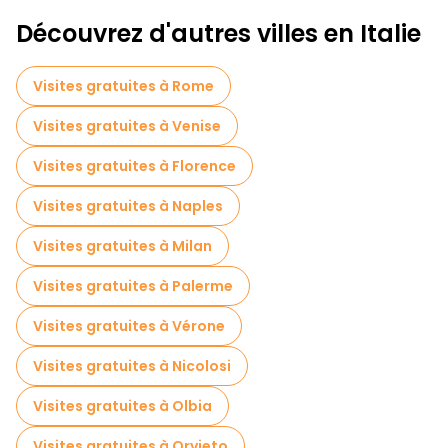
Visites de dégustation locales à Cefalu
Découvrez d'autres villes en Italie
Visites gastronomiques à Cefalu
Visites gratuites à Rome
Visites gratuites à proximité Porta Pescara (Porta Marina)
Visites gratuites à Venise
Visites gratuites à Florence
Visites gratuites à Naples
Visites gratuites à Milan
Visites gratuites à Palerme
Visites gratuites à Vérone
Visites gratuites à Nicolosi
Visites gratuites à Olbia
Visites gratuites à Orvieto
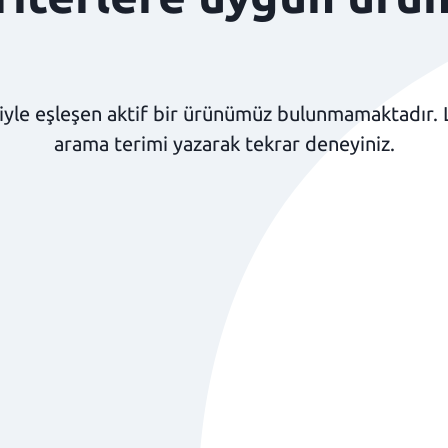
yle eşleşen aktif bir ürünümüz bulunmamaktadır. Lüt
arama terimi yazarak tekrar deneyiniz.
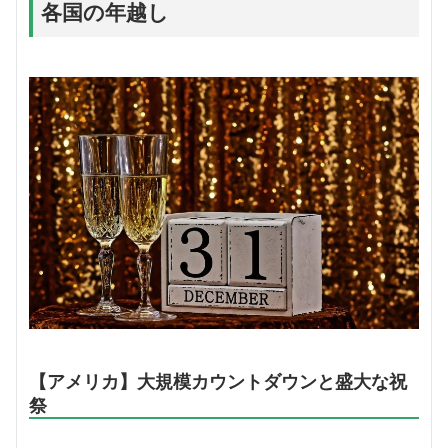
各国の年越し
【アメリカ】大規模カウントダウンと盛大な祝
祭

:: Your goal ::
Produce an exact copy of the lines from the line containing "arama terimi yazarak tekrar deneyiniz." to the end of the material, both ends included, and omit every picture.

:: Your solution ::
arama terimi yazarak tekrar deneyiniz.
各国の年越し
【アメリカ】大規模カウントダウンと盛大な祝
祭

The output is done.